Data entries
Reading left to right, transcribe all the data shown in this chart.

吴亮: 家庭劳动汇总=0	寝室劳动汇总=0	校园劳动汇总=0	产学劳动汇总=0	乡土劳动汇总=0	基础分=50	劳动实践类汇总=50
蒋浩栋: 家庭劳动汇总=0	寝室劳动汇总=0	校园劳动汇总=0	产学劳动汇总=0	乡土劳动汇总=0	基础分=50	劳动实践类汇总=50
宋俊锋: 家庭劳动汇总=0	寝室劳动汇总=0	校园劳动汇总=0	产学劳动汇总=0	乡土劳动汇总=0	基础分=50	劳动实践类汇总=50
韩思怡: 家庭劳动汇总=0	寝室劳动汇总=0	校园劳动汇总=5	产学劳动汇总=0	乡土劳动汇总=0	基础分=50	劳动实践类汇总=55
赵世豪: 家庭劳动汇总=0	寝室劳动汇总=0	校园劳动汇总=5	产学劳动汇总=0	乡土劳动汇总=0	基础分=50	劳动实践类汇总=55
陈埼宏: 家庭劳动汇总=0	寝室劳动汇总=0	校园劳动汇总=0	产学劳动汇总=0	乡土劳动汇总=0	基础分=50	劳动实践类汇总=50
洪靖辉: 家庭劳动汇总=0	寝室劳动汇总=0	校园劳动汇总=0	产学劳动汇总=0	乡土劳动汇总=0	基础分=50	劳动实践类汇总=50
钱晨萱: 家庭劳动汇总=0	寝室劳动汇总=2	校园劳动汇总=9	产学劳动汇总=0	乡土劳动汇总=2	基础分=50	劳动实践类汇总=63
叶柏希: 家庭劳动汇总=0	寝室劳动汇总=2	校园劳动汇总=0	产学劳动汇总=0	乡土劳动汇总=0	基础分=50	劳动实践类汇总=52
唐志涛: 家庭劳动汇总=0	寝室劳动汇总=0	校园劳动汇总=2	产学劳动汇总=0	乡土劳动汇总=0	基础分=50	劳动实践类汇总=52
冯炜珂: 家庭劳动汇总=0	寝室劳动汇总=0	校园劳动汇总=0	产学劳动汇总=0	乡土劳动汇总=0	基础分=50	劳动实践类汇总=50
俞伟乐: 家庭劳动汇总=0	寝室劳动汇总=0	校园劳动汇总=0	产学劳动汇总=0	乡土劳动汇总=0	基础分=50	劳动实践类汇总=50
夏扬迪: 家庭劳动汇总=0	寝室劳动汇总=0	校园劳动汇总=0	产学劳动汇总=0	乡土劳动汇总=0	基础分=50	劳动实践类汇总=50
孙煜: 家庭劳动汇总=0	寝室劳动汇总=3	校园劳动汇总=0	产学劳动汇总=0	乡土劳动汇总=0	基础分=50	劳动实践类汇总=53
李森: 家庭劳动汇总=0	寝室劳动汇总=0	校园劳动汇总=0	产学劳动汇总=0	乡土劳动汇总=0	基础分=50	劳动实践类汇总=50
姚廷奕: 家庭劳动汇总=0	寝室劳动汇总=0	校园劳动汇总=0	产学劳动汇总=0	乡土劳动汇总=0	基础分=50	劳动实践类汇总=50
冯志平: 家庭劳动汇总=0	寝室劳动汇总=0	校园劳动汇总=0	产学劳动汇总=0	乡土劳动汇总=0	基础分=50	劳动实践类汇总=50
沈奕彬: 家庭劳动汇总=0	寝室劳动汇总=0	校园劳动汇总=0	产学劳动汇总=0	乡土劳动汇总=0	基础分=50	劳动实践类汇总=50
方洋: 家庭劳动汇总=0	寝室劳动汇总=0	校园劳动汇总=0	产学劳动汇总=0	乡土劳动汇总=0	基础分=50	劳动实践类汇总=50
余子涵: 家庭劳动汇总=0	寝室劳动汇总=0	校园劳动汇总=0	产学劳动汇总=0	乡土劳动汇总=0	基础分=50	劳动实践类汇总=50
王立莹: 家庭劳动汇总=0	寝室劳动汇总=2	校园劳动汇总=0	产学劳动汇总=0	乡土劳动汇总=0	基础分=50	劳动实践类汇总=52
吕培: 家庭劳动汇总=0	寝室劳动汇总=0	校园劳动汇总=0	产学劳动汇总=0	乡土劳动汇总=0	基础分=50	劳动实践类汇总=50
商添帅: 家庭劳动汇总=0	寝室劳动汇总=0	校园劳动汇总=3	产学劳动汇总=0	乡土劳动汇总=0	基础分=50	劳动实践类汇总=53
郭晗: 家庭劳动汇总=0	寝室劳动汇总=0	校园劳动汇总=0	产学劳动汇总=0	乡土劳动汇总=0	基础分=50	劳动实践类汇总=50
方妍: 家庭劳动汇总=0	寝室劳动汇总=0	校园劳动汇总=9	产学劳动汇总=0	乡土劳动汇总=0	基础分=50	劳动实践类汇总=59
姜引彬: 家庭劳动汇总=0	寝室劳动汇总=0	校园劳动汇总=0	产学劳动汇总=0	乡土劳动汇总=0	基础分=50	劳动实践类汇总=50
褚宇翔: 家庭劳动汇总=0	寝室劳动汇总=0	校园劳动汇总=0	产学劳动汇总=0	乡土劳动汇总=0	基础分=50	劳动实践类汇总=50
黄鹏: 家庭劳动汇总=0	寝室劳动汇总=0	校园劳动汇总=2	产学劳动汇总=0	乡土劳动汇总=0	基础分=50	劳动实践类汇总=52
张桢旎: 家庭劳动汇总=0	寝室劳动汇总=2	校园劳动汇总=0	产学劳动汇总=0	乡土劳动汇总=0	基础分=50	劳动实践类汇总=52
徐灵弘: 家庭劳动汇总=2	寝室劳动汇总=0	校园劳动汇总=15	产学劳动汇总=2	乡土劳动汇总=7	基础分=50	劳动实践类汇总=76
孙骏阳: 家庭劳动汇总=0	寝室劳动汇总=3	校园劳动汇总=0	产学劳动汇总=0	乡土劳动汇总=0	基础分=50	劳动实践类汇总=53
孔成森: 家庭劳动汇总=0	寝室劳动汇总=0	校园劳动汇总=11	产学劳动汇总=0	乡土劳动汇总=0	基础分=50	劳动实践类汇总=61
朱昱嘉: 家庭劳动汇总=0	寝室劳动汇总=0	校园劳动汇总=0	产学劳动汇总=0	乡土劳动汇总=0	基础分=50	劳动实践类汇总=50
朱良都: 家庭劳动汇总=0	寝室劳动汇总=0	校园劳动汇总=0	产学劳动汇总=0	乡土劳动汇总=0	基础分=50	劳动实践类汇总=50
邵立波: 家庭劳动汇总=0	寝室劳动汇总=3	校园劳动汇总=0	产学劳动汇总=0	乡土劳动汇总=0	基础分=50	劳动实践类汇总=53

Exercise details
Which of the rows above contain the word "shown"? Select each one and copy it in full, treating uppercase and lowercase as different.

Task response
Reading left to right, transcribe all the data shown in this chart.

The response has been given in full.